The first class I ever taught was Introduction to the Humanities at Rasmussen College, over 20 years ago. Later I earned a PhD in women's studies with an emphasis in ethics and taught for six years as an assistant professor in the Gender, Women, and Sexuality Studies Department at the University of Minnesota. I taught courses in ethics, queer theory, feminist pedagogy, and troublemaking. Then, burned out from the academy, I stopped teaching. Five years ago, on a whim, I took an experimental poetry class at the Loft. It changed my life. I started exploring the connections between my previous work in ethics, my current work on running and storytelling, and poetry. I took more classes at the Loft and experimented a lot with what it could mean to write while running and to run while writing. Now I'm excited to share my experiments, and try some more, with students.

 

How would you describe your teaching style?

I love this line from the poet Mary Ruefle: "The difference between myself and my students is that I am better at not knowing what I am doing." As the teacher, I'm a guide, not an all-knowing expert. In class, we navigate the not knowing together, experiment with ways to respond to it, develop skills for feeling better able to be dwell in uncertainty. This not knowing involves a lot of experimenting, questioning, curiosity, and generosity toward each other.

 

When it comes to imagining and creating classes, where do your ideas come from? What in particular inspires you?

Most of my ideas come while I'm outside running or walking beside the Mississippi River Gorge in South Minneapolis. They begin as experiments I'm trying or would like to try.

 

What's the ideal environment for your classroom? What atmosphere are you hoping to establish?
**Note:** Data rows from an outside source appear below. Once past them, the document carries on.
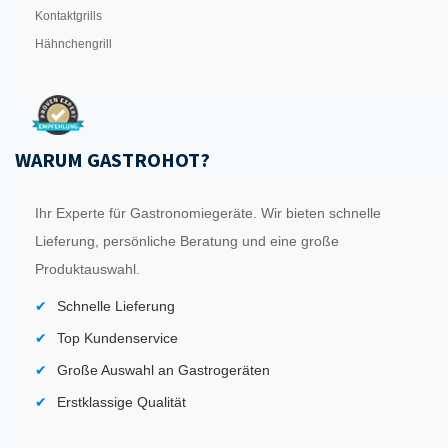
Kontaktgrills
Hähnchengrill
WARUM GASTROHOT?
Ihr Experte für Gastronomiegeräte. Wir bieten schnelle
Lieferung, persönliche Beratung und eine große
Produktauswahl.
Schnelle Lieferung
Top Kundenservice
Große Auswahl an Gastrogeräten
Erstklassige Qualität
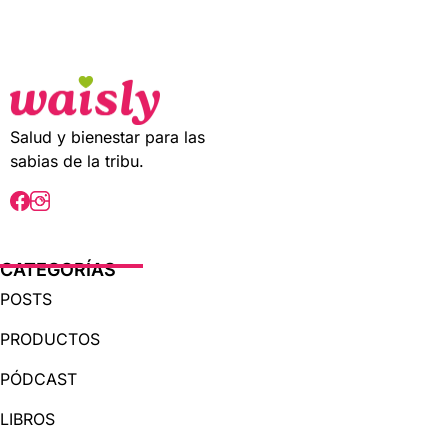
t
o
f
5
Salud y bienestar para las
sabias de la tribu.
CATEGORÍAS
POSTS
PRODUCTOS
PÓDCAST
LIBROS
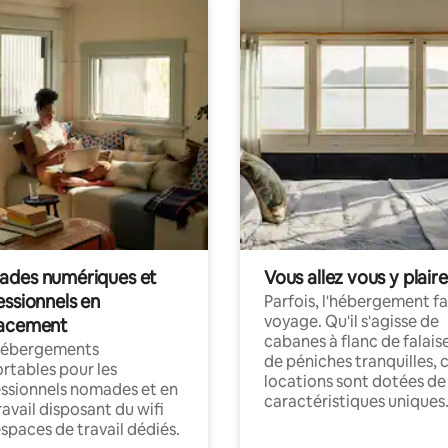
des numériques et
Vous allez vous y plaire
essionnels en
Parfois, l'hébergement fai
voyage. Qu'il s'agisse de
acement
cabanes à flanc de falais
hébergements
de péniches tranquilles, 
rtables pour les
locations sont dotées de
ssionnels nomades et en
caractéristiques uniques
ravail disposant du wifi
espaces de travail dédiés.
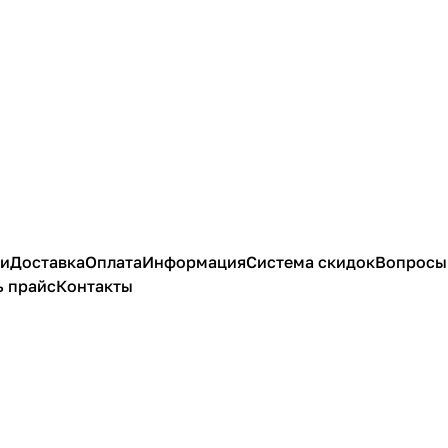
ии
Доставка
Оплата
Информация
Система скидок
Вопросы 
ь прайс
Контакты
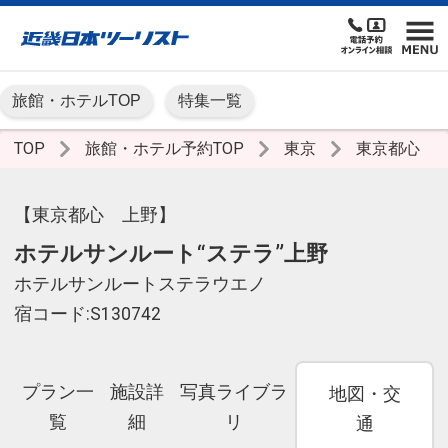
旅館・ホテルTOP
特集一覧
TOP
旅館・ホテル予約TOP
東京
東京都心
【東京都心 上野】
ホテルサンルート“ステラ”上野
ホテルサンルートステラウエノ
宿コード:S130742
プラン一
施設詳
写真ライブラ
地図・交
覧
細
リ
通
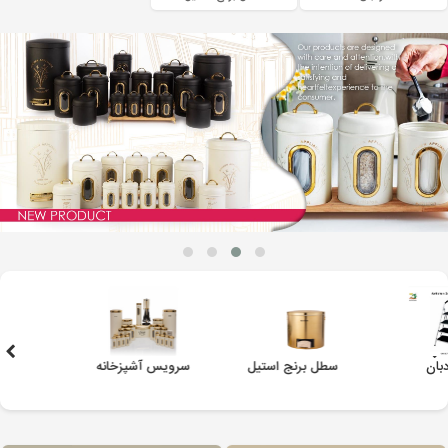
استند چمدان
سرویس قابلمه(چدن
سرویس قابلمه تفلون
گرانیتی)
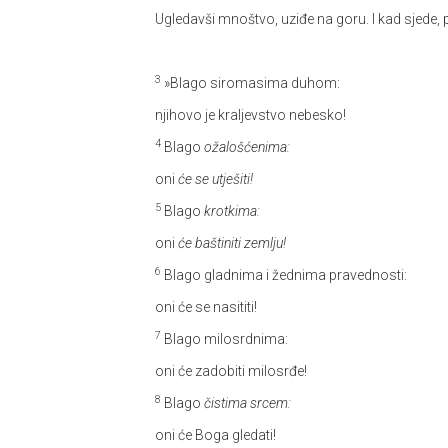
Ugledavši mnoštvo, uziđe na goru. I kad sjede, 
3
»Blago siromasima duhom:
njihovo je kraljevstvo nebesko!
4
Blago
ožalošćenima:
oni
će se utješiti!
5
Blago
krotkima:
oni
će baštiniti zemlju!
6
Blago gladnima i žednima pravednosti:
oni će se nasititi!
7
Blago milosrdnima:
oni će zadobiti milosrđe!
8
Blago
čistima srcem:
oni će Boga gledati!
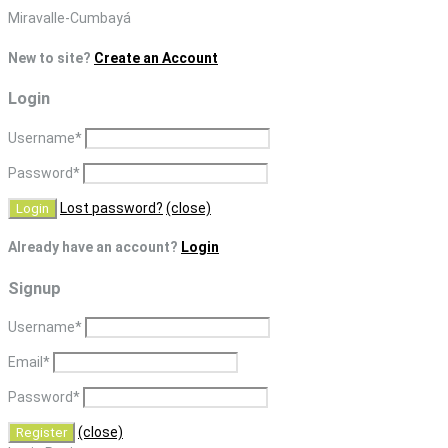
Skip
Miravalle-Cumbayá
to
New to site?
Create an Account
content
Login
Username
*
Password
*
Lost password?
(close)
Already have an account?
Login
Signup
Username
*
Email
*
Password
*
(close)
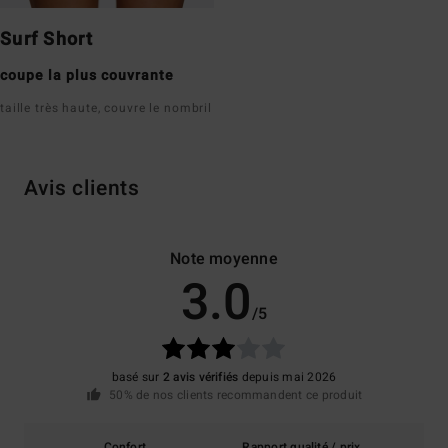
Surf Short
coupe la plus couvrante
taille très haute, couvre le nombril
Avis clients
Note moyenne
3.0
/5
basé sur
2 avis vérifiés
depuis mai 2026
50% de nos clients recommandent ce produit
Confort
Rapport qualité / prix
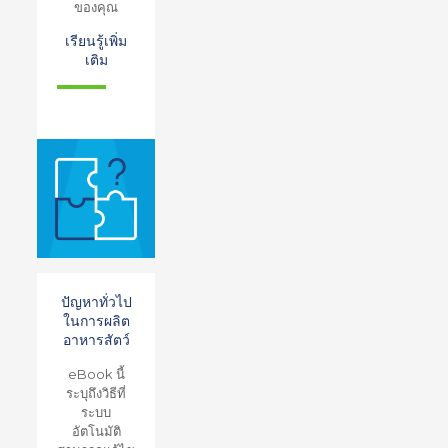
ของคุณ
เรียนรู้เพิ่ม
เติม
ปัญหาทั่วไป
ในการผลิต
อาหารสัตว์
eBook นี้
ระบุถึงวิธีที่
ระบบ
อัตโนมัติ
A community of learners who are curious, enthusiastic, and excited to experiment and support each other in their experiments.

 

Regardless of what your class is specifically focusing on, what's the main goal you have for your students?

I want them to find more wonder (as delight and curiosity) in the world in ways that help them in their writing, their lives, and with their communities.

 

What are goals you have for yourself? These could be teaching goals, writing goals, career goals, community goals, etc.

Five years ago, I was diagnosed with a degenerative eye disease (cone dystrophy) that will eventually destroy my central vision. I've been using experimental forms of poetry to document the process of losing that vision. So far, I've created Snellen chart poems that tell the story of my diagnosis and poems in the shape of my blind spot that describe how it feels to be (most likely) becoming legally blind. I'd love to do some sort of public installation with these poems and publish them as a collection.

 

To you personally, what is the most important part of the literary arts?

The space it opens up for curiosity, wonder, and recognizing and imagining other ways to be.